The funding landscape

Historically, public universities in Australia have received the majority of their funding for operations from the Commonwealth Government.

In 1989, the Commonwealth Government introduced the Higher Education Contribution Scheme (HECS) for domestic students. In addition to making compliance with the requirements of HECS a condition of receiving Commonwealth funding, the scheme also required students to make a financial contribution towards the cost of their higher education studies (student contribution). Students could elect to pay the contribution up-front (and receive a discount) or they could defer payment until their income reached certain specified levels. The scheme continues today, with the Commonwealth Government subsidising Commonwealth supported places (CSPs) at public universities for domestic students, and students paying a student contribution (either up-front or where eligible by accessing the HECS-HELP scheme).

In addition to CSPs, universities also attract revenue streams from domestic fee paying students (primarily postgraduate students) and international fee paying students.

Since the introduction of HECS in 1989, the amount of the student contribution as a percentage of course fees has increased significantly (approximately doubled). This reflects the reality that Commonwealth Government funding of universities in Australia is coming under considerable pressure. That trend is likely to continue.

As a consequence, universities in Australia are coming under pressure to find new revenue streams to help fund their operations, including for example private-sector funding for research, donations and bequests.

However, universities in Australia are now more commonly using their broad powers to enter into commercial activities intended to generate revenue for the university. Most commonly, these commercial arrangements will involve the university exploiting its core educational resources (for example, commercialising intellectual property generated from research at the university). However, we are aware that some universities are starting to consider commercial activities that have no (or only a subsidiary) connection with the university's core educational functions or purpose.

The regulatory landscape

There is a lack of uniformity between the State and Territories of Australia as to the power of universities to enter into commercial activities for non-educational purposes. There is also divergence in the various powers that universities have to engage in those activities. Although comparisons across the jurisdictions can be made.

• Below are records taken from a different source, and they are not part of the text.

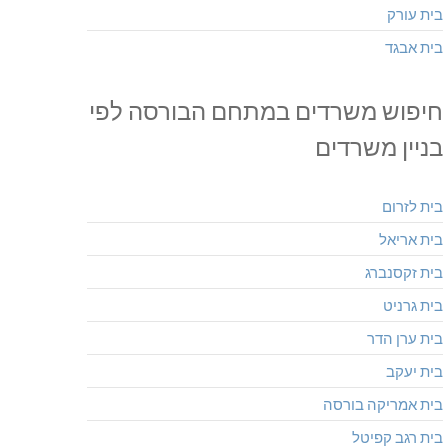
בית עורק
בית אבגד
חיפוש משרדים במתחם הבורסה לפי
בניין משרדים
בית לזרום
בית אריאל
בית זקסנברג
בית גרניט
בית ערן הדר
בית יעקב
בית אמריקה בורסה
בית רגב קפיטל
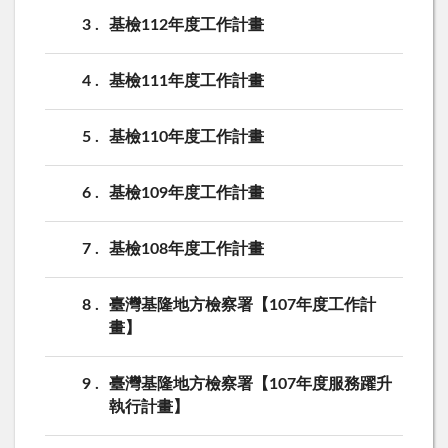
3
基檢112年度工作計畫
4
基檢111年度工作計畫
5
基檢110年度工作計畫
6
基檢109年度工作計畫
7
基檢108年度工作計畫
8
臺灣基隆地方檢察署【107年度工作計
畫】
9
臺灣基隆地方檢察署【107年度服務躍升
執行計畫】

We have prepared a ready-reckoner table, that summarises for each State and Territory:

  • whether the university's functions, objectives or purposes include the commercial exploitation of university resources;
  • the general powers a university has when entering commercial transactions;
  • the specific powers a university has when entering commercial transactions in relation to their real property;
  • the specific powers a university has to support their commercial transactions, including for example borrowing and investing funds;
  • various approval processes that apply for particular activities; and
  • whether the university is restricted in the use it can made of its revenue streams (which in turn can practically inhibit the types of commercial activities in which the university can engage).

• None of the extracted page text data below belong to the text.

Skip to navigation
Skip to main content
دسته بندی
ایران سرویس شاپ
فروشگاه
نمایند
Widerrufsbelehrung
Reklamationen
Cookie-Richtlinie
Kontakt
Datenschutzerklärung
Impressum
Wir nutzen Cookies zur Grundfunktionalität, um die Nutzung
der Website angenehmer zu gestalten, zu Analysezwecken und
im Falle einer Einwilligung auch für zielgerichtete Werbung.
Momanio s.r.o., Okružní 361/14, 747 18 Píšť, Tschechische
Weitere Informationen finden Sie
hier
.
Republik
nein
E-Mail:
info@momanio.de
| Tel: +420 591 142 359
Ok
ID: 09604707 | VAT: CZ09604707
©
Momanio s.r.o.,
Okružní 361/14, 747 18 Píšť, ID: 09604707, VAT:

As well as a guide to the regulatory context in each State and Territory, the ready-reckoner is intended to be a useful aid for audience members to participate in the panel discussion at this year's SOUL Conference on this topic.

The panel will be chaired by Bruce Cowley, the Acting Chancellor of the University of the Sunshine Coast and Chairman of the Board of MinterEllison. The panel will be comprised of four of the firm's higher education specialists, spanning jurisdictions and practice areas: Kylie Diwell (Melbourne – Commercial and Regulatory), Harriet Eager (Sydney – Human Resources and Industrial Relations), Lee Rossetto (Perth – Real Estate, Environment and Planning) and Tom Fletcher (Brisbane – Dispute Resolution and Regulatory).

The panel will be discussing:

  • the context in which universities are looking at engaging in commercial activities, including for non-educational purposes;
  • international trends;
  • domestic trends;
  • the regulatory landscape; and
  • various scenarios and how universities might approach various opportunities in this space.